=== Selected extract ===

*** Block opens ***

Tag: Platte

Spring 2019 Corpora Release 2.7.0

We at Coptic Scriptorium are pleased to version 2.7.0 of our corpora.  The release includes several new documents:

  • several more sayings in the Coptic Apophthegmata Patrum (edited & annotated by Marina Ghaly)
  • additional fragments of Shenoute’s sermon Some Kinds of People Sift Dirt (edited & annotated by Christine Luckritz Marquis, editions provided by David Brakke)
  • Besa’s letter On Vigilance (edited and annotated by So Miyagawa and others)
  • several more fragments of the monastic canons of Apa Johannes (annotated by Elizabeth Platte and Caroline T. Schroeder, digital edition provided by Diliana Atanassova)

All documents have metadata for word segmentation, tagging, and parsing to indicate whether those annotations are machine annotations only (automatic), checked for accuracy by an expert in Coptic (checked), or closely reviewed for accuracy, usually as a result of manual parsing (gold).

*** Block closes ***

=== Required tasks ===
**a.** In the Coptic Scriptorium release announcement, who edited and annotated Besa's letter On Vigilance?
**b.** Continue the Coptic Scriptorium release announcement from where it stops.

=== Supplied data ===

*** Block opens ***

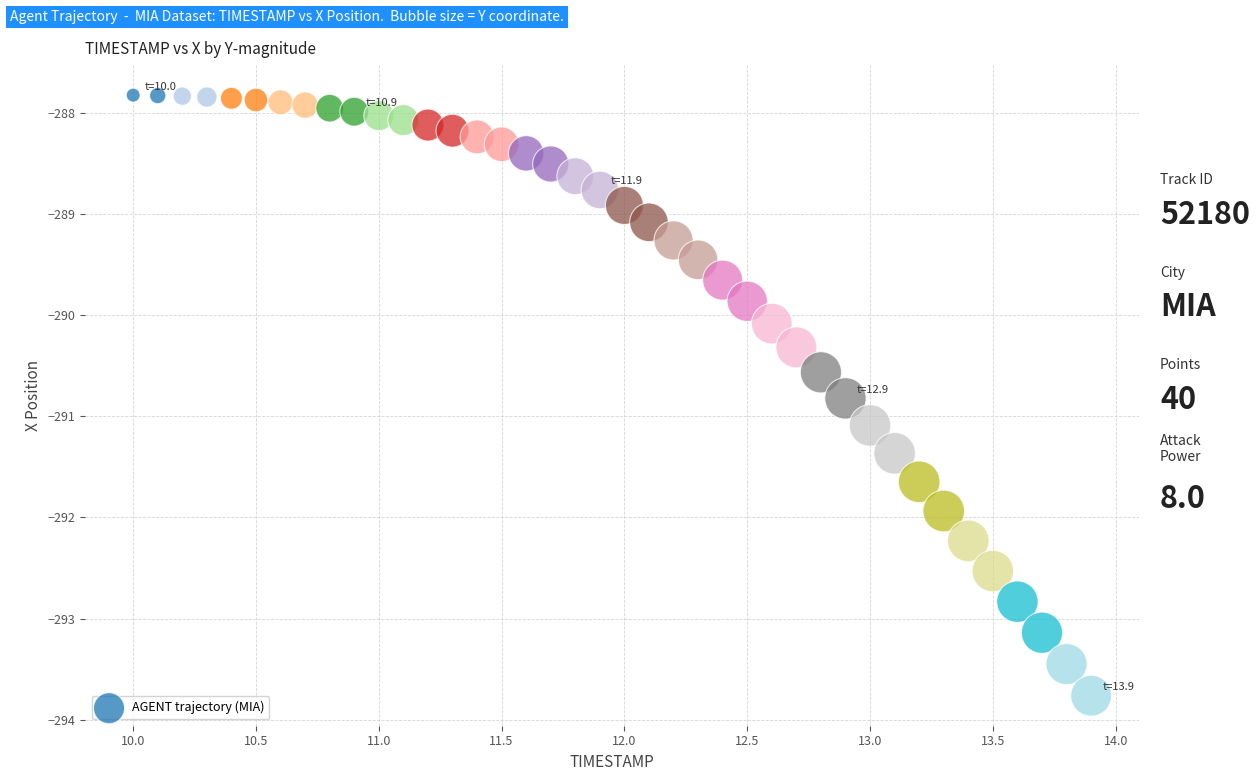

What is the range of Y values (max minus min)?

5.9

*** Block closes ***

=== Outputs in order ===
**a.** So Miyagawa and others

**b.**
You can search all corpora at https://corpling.uis.georgetown.edu/annis/scriptorium and download the data in 4 formats (relANNIS database files, PAULA XML files, TEI XML files, and SGML files in Tree-tagger format).

Our total annotated corpora are now at over 780,000 words; corpora that have human editors who reviewed the machine annotations amount to over 100,000 words.

Enjoy!

Recent presentations by Coptic Scriptorium team members (post 1 of 2)!

This fall, Coptic Scriptorium team members have presented their work in a number of environments.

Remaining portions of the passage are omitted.